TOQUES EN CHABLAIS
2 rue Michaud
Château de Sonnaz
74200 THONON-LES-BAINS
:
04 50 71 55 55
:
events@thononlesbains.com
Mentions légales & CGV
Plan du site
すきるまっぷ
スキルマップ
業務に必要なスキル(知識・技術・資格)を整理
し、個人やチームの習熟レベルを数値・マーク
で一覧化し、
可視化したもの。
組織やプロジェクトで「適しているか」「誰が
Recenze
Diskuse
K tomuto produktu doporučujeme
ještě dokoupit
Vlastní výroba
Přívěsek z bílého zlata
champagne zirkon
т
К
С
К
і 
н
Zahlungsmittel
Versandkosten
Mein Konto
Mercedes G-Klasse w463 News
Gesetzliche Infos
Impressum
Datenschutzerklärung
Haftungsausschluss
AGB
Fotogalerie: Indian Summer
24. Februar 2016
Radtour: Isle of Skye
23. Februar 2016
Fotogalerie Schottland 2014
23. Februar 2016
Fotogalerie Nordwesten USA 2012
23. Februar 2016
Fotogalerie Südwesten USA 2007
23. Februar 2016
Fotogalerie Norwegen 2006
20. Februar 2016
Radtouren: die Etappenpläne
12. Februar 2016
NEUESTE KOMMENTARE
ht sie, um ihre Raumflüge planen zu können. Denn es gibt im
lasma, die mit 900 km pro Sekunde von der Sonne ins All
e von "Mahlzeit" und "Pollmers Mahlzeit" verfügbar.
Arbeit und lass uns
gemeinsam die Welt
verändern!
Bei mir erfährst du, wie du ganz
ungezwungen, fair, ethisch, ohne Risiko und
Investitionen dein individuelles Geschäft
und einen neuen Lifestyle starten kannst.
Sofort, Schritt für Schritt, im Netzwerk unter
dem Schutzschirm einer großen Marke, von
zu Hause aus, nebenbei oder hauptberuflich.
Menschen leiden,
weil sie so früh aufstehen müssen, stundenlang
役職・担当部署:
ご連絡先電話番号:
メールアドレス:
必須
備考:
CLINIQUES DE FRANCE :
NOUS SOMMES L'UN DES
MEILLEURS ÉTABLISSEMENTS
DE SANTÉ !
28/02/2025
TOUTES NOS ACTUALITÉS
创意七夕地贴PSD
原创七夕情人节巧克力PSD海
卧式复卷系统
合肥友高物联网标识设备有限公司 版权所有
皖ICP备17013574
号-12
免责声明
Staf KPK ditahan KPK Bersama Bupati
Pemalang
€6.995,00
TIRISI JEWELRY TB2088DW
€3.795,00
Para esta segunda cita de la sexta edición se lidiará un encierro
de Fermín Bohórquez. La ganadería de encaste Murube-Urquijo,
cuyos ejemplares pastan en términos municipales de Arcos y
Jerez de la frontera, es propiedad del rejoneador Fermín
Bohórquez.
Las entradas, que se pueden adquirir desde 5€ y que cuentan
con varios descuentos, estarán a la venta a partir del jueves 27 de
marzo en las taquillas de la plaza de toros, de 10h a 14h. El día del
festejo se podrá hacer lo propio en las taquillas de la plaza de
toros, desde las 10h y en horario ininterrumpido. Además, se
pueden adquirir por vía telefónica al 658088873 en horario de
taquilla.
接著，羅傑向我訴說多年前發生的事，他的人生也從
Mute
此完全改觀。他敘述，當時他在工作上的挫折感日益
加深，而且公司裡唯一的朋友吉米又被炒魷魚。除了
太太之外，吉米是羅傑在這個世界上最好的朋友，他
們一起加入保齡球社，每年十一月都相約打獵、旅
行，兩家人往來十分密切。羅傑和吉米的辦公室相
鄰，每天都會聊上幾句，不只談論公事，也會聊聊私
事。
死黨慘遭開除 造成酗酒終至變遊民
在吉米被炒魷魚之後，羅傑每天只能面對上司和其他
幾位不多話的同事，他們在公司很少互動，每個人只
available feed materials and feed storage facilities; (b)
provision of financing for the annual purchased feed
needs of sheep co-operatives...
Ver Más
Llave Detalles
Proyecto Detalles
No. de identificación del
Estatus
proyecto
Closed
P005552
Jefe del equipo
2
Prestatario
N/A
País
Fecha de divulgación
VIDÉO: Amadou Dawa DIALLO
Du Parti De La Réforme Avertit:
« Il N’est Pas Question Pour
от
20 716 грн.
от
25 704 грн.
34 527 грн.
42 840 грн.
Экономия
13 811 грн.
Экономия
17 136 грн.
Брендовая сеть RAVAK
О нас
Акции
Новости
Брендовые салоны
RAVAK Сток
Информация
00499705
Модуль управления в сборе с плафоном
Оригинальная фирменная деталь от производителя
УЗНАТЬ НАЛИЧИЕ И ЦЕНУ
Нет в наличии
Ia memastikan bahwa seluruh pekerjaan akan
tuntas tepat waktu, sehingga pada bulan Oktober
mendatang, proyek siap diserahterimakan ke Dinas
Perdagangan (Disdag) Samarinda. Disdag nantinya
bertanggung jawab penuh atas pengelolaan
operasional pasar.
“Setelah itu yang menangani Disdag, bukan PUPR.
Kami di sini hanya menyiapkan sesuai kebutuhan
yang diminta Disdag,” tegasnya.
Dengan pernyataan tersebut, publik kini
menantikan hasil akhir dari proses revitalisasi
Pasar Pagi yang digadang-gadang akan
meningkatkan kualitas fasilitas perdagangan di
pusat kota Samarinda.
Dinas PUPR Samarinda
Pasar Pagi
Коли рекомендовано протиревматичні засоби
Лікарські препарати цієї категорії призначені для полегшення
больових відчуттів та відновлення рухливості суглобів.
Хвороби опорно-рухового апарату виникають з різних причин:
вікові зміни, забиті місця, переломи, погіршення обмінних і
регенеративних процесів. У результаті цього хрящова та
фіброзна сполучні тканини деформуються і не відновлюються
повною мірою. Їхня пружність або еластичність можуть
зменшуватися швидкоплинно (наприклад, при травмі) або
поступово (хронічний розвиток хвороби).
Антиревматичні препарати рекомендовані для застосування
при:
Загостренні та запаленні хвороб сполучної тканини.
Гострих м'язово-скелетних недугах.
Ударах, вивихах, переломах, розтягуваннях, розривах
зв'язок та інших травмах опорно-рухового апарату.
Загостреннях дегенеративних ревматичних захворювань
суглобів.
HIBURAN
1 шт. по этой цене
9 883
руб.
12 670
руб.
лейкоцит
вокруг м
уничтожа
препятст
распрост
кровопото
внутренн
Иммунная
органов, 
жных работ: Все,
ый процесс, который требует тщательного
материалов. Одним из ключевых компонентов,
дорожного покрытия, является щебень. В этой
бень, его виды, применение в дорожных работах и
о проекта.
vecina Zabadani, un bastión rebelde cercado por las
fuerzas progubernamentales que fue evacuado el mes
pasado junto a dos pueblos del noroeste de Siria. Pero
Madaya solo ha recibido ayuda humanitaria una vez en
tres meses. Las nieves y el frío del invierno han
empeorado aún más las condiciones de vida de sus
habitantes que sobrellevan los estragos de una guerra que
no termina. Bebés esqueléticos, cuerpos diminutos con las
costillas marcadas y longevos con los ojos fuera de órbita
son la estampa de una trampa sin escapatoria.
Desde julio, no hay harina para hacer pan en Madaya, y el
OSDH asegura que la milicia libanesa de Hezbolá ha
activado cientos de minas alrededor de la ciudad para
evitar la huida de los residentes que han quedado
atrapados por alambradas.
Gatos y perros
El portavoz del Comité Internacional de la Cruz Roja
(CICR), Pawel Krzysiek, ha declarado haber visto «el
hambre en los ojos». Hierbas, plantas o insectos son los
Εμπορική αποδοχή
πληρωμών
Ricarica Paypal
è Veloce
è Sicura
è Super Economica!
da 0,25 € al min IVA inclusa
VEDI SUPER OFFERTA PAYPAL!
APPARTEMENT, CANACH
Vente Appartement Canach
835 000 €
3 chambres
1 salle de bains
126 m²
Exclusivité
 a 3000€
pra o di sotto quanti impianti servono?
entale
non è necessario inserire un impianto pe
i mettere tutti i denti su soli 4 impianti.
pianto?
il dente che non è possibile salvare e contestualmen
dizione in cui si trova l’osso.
----------------
WHAT IS BEING ASKED:
Copy out the records word for word, from the very first line down to and including the line that contains "gemeinsam die Welt".

RESPONSE:
TOQUES EN CHABLAIS
2 rue Michaud
Château de Sonnaz
74200 THONON-LES-BAINS
:
04 50 71 55 55
:
events@thononlesbains.com
Mentions légales & CGV
Plan du site
すきるまっぷ
スキルマップ
業務に必要なスキル(知識・技術・資格)を整理
し、個人やチームの習熟レベルを数値・マーク
で一覧化し、
可視化したもの。
組織やプロジェクトで「適しているか」「誰が
Recenze
Diskuse
K tomuto produktu doporučujeme
ještě dokoupit
Vlastní výroba
Přívěsek z bílého zlata
champagne zirkon
т
К
С
К
і 
н
Zahlungsmittel
Versandkosten
Mein Konto
Mercedes G-Klasse w463 News
Gesetzliche Infos
Impressum
Datenschutzerklärung
Haftungsausschluss
AGB
Fotogalerie: Indian Summer
24. Februar 2016
Radtour: Isle of Skye
23. Februar 2016
Fotogalerie Schottland 2014
23. Februar 2016
Fotogalerie Nordwesten USA 2012
23. Februar 2016
Fotogalerie Südwesten USA 2007
23. Februar 2016
Fotogalerie Norwegen 2006
20. Februar 2016
Radtouren: die Etappenpläne
12. Februar 2016
NEUESTE KOMMENTARE
ht sie, um ihre Raumflüge planen zu können. Denn es gibt im
lasma, die mit 900 km pro Sekunde von der Sonne ins All
e von "Mahlzeit" und "Pollmers Mahlzeit" verfügbar.
Arbeit und lass uns
gemeinsam die Welt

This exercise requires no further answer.